Although we were always at each other’s throat when we were growing up (and come to think of it, we kind of still are), my brothers and I have gone through a lot together and I do feel fortunate to know that I am not struggling in this sinking ship alone. You know what they say — misery does indeed love company. When I was thirteen, when my parents and I visited my father’s cousin in Dublin, my cousin gave me some of the books she didn’t want to read anymore. Hidden among this pile of books is Helena Echlin’s Gone — quite literally one of my top three books of all time. Gone is the story of Elizabeth, who returned to England to prepare for her wedding as per her dying grandmother’s request to see her granddaughter get married before she dies, only to uncover more and more skeletons in her family’s dark closet. It’s the story of a family constantly trying to reconstitute itself by putting the pieces back together, but family is a fragile thing… Just when Elizabeth thinks she has sorted out issues with her rebellious older brother, he commits suicide the day before her wedding.

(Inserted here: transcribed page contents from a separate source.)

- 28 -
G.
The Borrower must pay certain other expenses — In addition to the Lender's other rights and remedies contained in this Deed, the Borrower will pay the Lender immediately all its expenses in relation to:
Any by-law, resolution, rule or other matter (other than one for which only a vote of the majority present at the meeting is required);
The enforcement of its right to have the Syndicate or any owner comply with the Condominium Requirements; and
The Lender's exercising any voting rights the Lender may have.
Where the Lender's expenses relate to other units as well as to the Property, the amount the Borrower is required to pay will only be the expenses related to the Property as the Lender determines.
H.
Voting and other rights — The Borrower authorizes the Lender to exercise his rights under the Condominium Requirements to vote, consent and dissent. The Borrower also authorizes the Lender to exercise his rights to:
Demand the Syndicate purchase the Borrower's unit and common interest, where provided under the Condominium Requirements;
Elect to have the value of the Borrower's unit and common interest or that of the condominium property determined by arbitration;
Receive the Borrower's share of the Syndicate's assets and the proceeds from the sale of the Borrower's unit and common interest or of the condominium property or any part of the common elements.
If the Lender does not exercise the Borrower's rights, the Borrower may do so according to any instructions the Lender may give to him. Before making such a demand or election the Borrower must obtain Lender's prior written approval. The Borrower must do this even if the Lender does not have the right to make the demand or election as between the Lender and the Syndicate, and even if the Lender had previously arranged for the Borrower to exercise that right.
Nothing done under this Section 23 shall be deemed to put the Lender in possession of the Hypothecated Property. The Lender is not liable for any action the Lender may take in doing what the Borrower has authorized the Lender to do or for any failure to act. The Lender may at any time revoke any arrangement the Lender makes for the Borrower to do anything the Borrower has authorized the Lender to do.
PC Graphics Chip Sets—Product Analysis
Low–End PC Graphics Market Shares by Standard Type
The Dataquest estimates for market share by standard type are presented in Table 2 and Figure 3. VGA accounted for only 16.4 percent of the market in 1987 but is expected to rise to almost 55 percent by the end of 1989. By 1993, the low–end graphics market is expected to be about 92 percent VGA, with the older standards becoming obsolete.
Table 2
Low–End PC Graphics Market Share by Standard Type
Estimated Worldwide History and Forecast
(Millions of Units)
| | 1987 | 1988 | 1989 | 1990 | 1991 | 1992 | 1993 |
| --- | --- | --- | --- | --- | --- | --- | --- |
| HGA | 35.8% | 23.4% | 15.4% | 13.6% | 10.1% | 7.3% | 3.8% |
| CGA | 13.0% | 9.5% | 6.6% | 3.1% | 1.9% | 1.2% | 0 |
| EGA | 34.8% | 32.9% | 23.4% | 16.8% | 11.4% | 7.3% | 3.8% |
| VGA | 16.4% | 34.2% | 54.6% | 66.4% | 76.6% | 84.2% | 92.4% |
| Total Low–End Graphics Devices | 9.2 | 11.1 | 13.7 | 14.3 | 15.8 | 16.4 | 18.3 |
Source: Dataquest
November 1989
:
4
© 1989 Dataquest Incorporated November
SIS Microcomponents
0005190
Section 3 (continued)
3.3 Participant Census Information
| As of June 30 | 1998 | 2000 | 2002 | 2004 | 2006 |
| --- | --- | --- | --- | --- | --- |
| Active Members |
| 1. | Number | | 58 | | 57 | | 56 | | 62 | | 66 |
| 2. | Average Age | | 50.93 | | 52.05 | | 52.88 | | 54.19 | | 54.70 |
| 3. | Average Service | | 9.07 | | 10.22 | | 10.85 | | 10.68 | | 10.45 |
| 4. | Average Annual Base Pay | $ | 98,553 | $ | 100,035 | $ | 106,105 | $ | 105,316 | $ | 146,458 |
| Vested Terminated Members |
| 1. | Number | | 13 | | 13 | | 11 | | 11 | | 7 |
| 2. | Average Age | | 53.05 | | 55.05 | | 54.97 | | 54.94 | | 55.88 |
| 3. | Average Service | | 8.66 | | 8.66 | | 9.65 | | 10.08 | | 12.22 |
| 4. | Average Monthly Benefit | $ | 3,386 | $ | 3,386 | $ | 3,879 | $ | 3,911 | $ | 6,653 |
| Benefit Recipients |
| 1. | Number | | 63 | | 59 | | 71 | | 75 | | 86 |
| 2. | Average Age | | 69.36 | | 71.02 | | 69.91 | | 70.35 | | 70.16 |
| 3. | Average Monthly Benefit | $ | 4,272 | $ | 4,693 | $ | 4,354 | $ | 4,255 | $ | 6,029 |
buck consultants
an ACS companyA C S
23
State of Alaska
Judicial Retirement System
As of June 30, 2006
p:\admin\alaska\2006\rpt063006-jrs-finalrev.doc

This book sobered me up. Whatever issues I had with my brothers then, I packed them all nicely into a cardboard box and chucked it into the sea of oblivion, because there are greater things worth keeping and protecting, and our siblinkship ranks high above all. One day I could wake up and they may not be here. One day they could wake up and find that I am no longer. Death comes at its own time, unannounced, and always punctual.
The three photos you will see below may perhaps be an unorthodox interpretation of Daily Post’s threes theme for this week, but I wanted to show how our siblinkship has grown over time, and across different spaces: the first was taken in Batu Pahat, Malaysia — our hometown, where we were all born. This is perhaps the one and only photo from our childhood that I managed to salvage before we lost it all in an unfortunate incident. The second was taken on a short visit to Alexandria, Egypt, the country we all regard as almost our second semi-permanent home on account of my brothers having lived and studied there for literally a decade. The third one was taken on a river cruise on the Seine when we were in Paris. This ship has traveled the rough seas and through unfamiliar territories. But we still hold on.
Four siblings. A quarter of a century. Three continents. And there will be more to come inchaAllah.